- [What you have to do]
Give all of the listing again word for word, with images excluded.

- - -

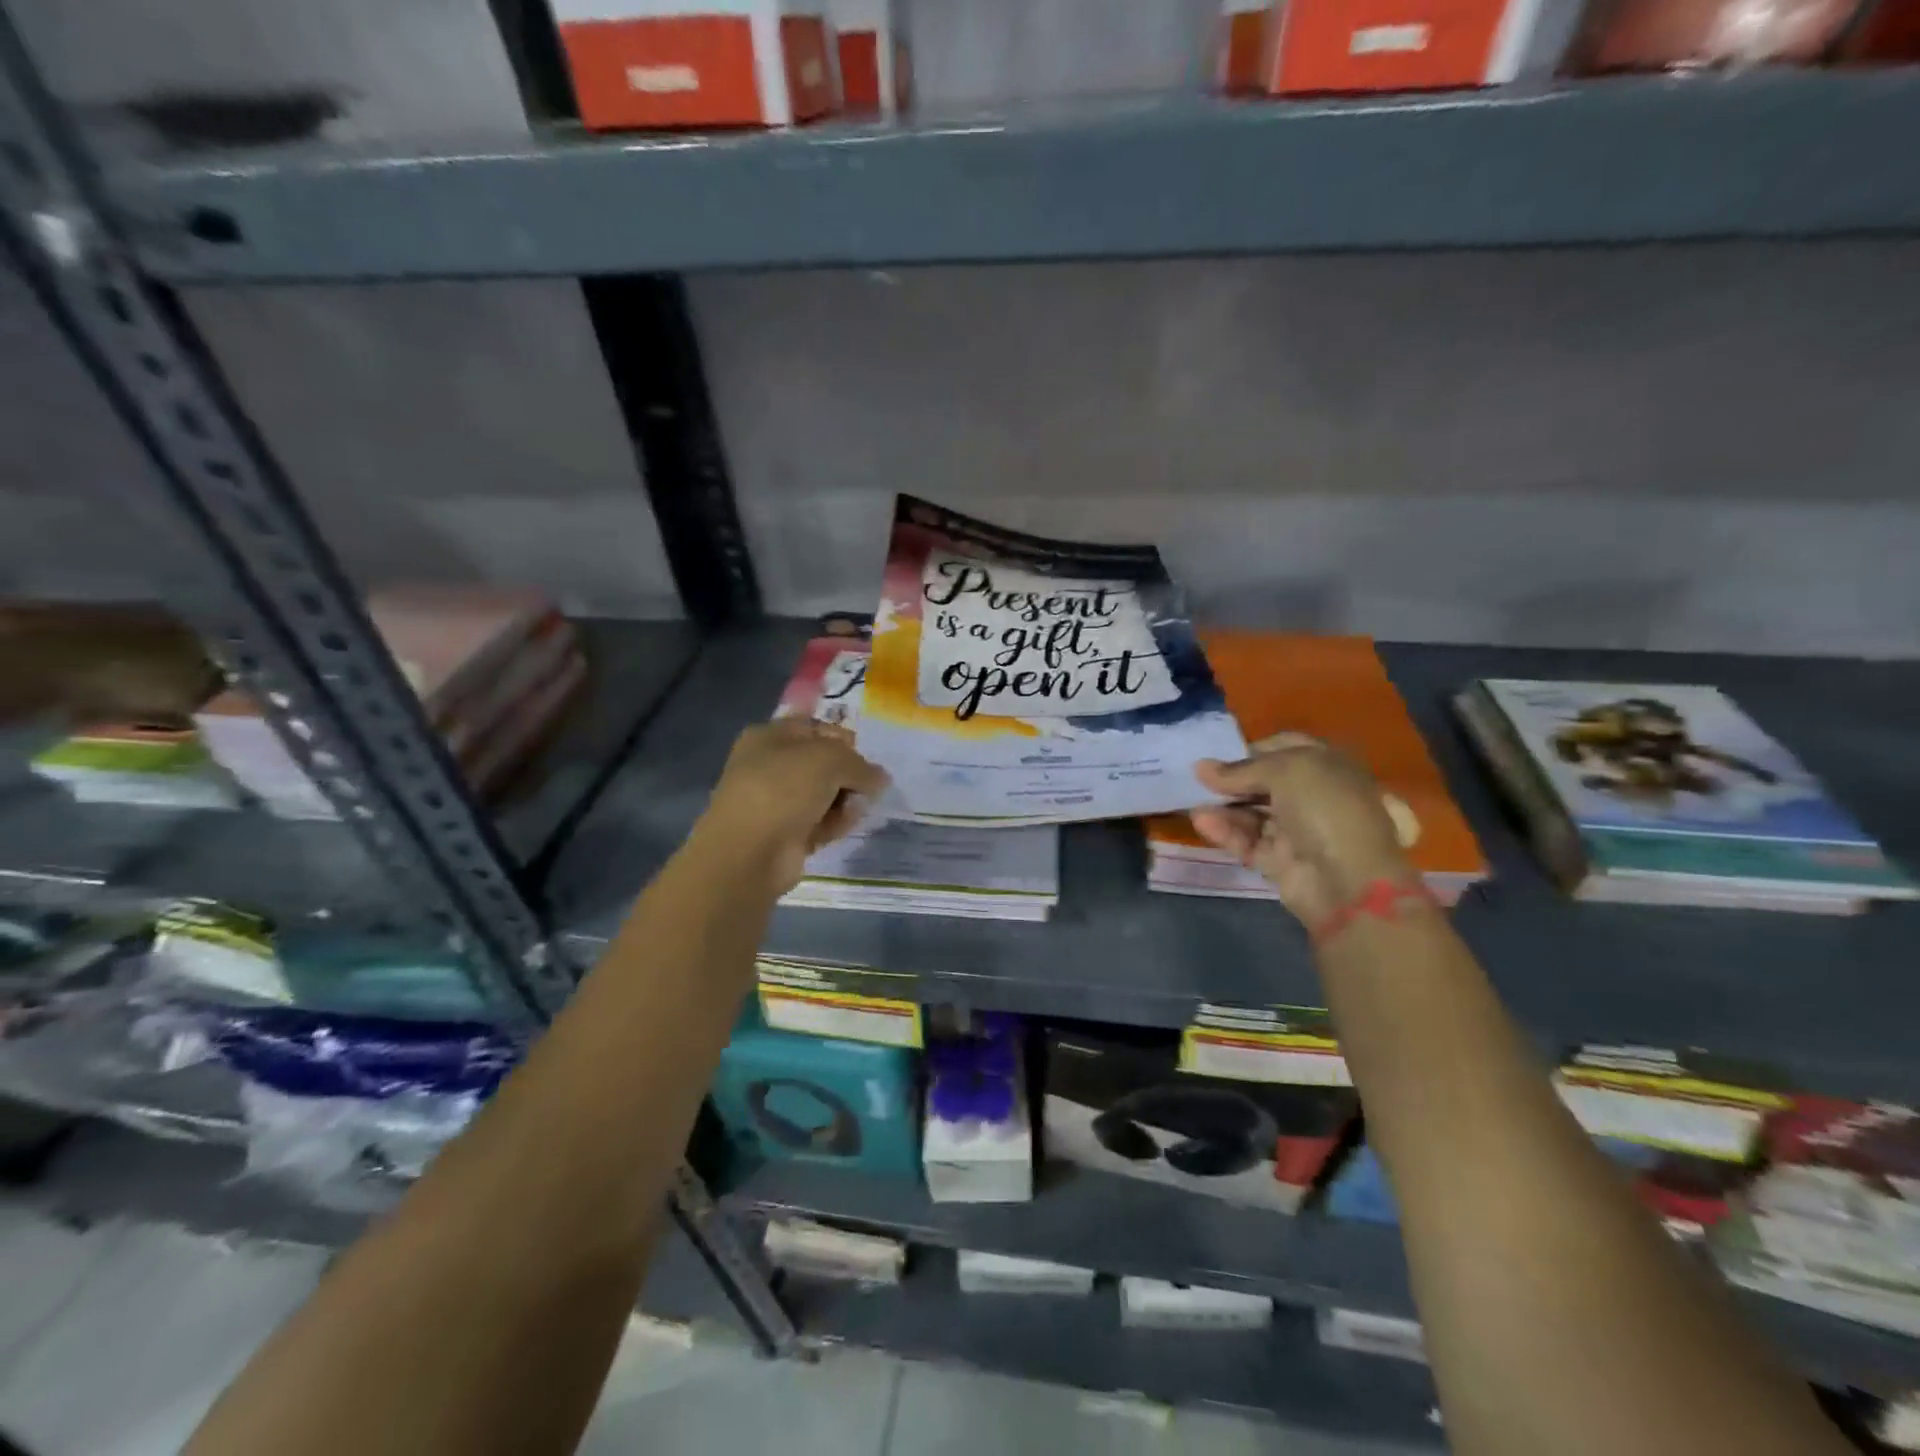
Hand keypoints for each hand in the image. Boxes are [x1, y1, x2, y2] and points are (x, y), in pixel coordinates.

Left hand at [694, 718, 889, 893]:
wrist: (749, 852)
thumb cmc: (783, 789)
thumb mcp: (829, 759)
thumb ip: (860, 764)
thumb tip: (880, 778)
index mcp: (771, 736)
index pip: (816, 728)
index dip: (844, 739)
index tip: (866, 755)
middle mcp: (771, 766)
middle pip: (823, 763)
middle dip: (849, 773)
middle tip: (867, 785)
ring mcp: (777, 802)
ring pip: (824, 794)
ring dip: (845, 799)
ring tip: (857, 807)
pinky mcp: (786, 834)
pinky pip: (821, 822)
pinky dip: (836, 822)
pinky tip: (846, 825)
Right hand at [1192, 733, 1418, 928]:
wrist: (1347, 880)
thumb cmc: (1325, 809)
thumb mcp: (1285, 771)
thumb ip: (1241, 769)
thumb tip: (1201, 768)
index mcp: (1330, 766)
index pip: (1287, 747)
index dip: (1255, 748)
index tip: (1223, 753)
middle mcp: (1315, 796)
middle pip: (1265, 782)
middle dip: (1233, 780)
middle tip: (1200, 780)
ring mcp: (1298, 830)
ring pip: (1253, 813)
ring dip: (1225, 807)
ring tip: (1194, 804)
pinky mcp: (1279, 860)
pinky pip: (1247, 840)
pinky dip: (1226, 831)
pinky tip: (1203, 822)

- - -

- [Answer section]
Hand keypoints for each hand in the image. Boxes are [x1, y1, x2, y2] and points are (x, y), in pixel coordinates.

Left hand at [694, 718, 889, 893]:
wrist: (749, 852)
thumb cmc: (783, 789)
thumb mcp: (829, 759)
thumb ip: (860, 764)
thumb tip: (880, 778)
index mcp: (771, 736)
index pip: (816, 728)
index dip: (844, 739)
index tip: (866, 755)
middle mcp: (771, 766)
middle pip: (823, 763)
middle dip: (849, 773)
middle tip: (867, 785)
ring mcp: (777, 802)
ring pip: (824, 794)
ring dip: (845, 799)
ring tip: (857, 807)
pinky mcp: (786, 834)
pinky pip: (821, 822)
pinky dip: (836, 822)
pinky tip: (846, 825)
Right hand at [1192, 733, 1418, 928]:
wrist: (1347, 880)
thumb cmc: (1325, 809)
thumb mcp: (1285, 771)
thumb ip: (1241, 769)
thumb tip: (1201, 768)
index mcp: (1330, 766)
index pip: (1287, 747)
index dip: (1255, 748)
index tip: (1223, 753)
middle mcp: (1315, 796)
middle pip: (1265, 782)
middle dip: (1233, 780)
middle tip: (1200, 780)
ring mcp: (1298, 830)
ring pip: (1253, 813)
ring dip: (1225, 807)
ring tip: (1194, 804)
pinky mcp: (1279, 860)
pinky pip: (1247, 840)
pinky dip: (1226, 831)
pinky tip: (1203, 822)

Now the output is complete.